Creeth set out to research how much brushing time affects plaque because surprisingly little research had been done on the topic. Almost all the studies have focused on testing special products, such as electric toothbrushes. "We couldn't find a study of plaque removal versus brushing time in a general population with a standard brush ad lib," he said.
Most guidelines from public health organizations recommend two minutes of brushing, but surveys suggest patients brush only about 45 seconds on average.
To find out how much difference brushing time makes under typical circumstances, Creeth and his colleagues recruited 47 patients, instructed them not to brush for 24 hours, and then measured their plaque.
They then gave the patients Aquafresh Flex soft toothbrushes and Aquafresh Advanced toothpaste, and asked them to brush the way they normally do -- but for various time increments, from 30 seconds to 180 seconds. They instructed the patients to divide their time so that they brushed each quadrant for the same length of time. The patients were randomly assigned to different brushing times, then crossed over to other time intervals.
As expected, the longer the patients brushed, the more plaque they removed. Overall, they got 26% more plaque off their teeth when they brushed for three minutes than when they brushed for 30 seconds.
The curve then flattened, however; as the patients approached three minutes, they appeared to remove less and less plaque per second. "There is a diminishing return," Creeth said. "We think what plaque is left is harder to remove."
The investigators also found that patients who brushed longer had fewer sites that appeared to be at risk from severe plaque.
But when the investigators zeroed in on particular surfaces, they found a dramatic difference in the effect of brushing time. In general, lingual and anterior surfaces benefited less when patients spent more time brushing. And so did lingual posterior teeth. In fact, midlingual posterior teeth didn't benefit at all from an overall increase in brushing time.
"What you get is a striking pattern," Creeth said. "What this is saying is that in these easily accessible areas, brushing time makes next to no differences. Similarly, in the less accessible areas, brushing time makes no difference but for different reasons. In the easily accessible areas, all the plaque is gone in 30 seconds.
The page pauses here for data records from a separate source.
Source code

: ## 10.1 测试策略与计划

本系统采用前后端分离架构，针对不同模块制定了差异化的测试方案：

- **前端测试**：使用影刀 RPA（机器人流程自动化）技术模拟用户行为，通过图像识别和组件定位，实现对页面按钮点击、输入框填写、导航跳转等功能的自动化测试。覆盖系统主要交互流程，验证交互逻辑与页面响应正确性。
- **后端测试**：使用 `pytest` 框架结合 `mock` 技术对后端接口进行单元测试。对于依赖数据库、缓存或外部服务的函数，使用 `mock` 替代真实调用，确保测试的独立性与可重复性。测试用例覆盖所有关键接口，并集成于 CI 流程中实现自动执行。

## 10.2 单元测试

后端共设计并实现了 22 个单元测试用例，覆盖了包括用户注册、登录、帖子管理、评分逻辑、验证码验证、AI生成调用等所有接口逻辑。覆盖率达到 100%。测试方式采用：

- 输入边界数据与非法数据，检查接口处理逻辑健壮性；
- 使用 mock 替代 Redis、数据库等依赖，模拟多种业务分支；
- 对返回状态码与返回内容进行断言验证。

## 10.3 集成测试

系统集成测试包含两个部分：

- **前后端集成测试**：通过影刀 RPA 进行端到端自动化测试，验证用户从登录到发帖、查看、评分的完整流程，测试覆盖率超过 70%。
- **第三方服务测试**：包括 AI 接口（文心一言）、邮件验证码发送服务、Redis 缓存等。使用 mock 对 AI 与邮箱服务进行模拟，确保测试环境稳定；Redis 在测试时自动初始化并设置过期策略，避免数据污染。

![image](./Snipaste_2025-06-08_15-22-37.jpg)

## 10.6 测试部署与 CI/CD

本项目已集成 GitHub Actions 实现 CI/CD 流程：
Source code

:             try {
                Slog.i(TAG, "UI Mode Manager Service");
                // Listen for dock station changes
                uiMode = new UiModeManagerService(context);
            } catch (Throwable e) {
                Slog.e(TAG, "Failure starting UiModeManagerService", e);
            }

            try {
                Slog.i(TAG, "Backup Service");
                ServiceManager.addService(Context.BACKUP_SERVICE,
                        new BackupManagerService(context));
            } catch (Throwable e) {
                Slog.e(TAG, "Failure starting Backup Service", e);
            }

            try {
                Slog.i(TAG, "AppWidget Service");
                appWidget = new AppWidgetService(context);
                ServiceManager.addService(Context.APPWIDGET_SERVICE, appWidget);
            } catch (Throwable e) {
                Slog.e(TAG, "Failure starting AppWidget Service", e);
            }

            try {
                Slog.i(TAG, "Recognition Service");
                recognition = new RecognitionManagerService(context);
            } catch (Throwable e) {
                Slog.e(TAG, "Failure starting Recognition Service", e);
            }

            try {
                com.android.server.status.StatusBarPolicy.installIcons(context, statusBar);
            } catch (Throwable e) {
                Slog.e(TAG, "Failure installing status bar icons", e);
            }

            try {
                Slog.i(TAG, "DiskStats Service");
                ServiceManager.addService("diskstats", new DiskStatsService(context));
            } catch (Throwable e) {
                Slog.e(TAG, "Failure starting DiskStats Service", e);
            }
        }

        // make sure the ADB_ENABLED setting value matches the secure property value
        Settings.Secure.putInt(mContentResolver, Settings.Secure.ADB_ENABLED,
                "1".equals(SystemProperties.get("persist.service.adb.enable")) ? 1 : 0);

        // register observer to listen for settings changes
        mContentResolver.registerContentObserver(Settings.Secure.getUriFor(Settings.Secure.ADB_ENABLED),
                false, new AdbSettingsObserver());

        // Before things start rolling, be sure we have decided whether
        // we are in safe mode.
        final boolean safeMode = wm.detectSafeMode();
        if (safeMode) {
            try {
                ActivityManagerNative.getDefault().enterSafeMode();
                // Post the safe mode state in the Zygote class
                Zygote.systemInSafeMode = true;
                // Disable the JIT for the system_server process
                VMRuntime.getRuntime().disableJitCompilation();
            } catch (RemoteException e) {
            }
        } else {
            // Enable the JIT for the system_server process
In the difficult-to-access areas, the brush never gets there at all."
The research suggests that dental professionals may not be telling their patients how to get their brushes all the way around teeth at the back of the mouth. "The first place you brush is the teeth you see the most," Creeth said.
Plaque removal experts who attended Creeth's presentation agreed with his conclusions. "There are areas the patient has trouble getting to," said Sylvia Santos, R.D.H., M.S., a researcher for Johnson & Johnson. "It's usually due to inadequate technique."
As a former hygiene instructor, Santos said she always encouraged hygienists to carefully assess what areas patients aren't brushing or flossing well enough.
More research is needed on brushing technique, she added. "There haven't been any studies since the '60s and '70s."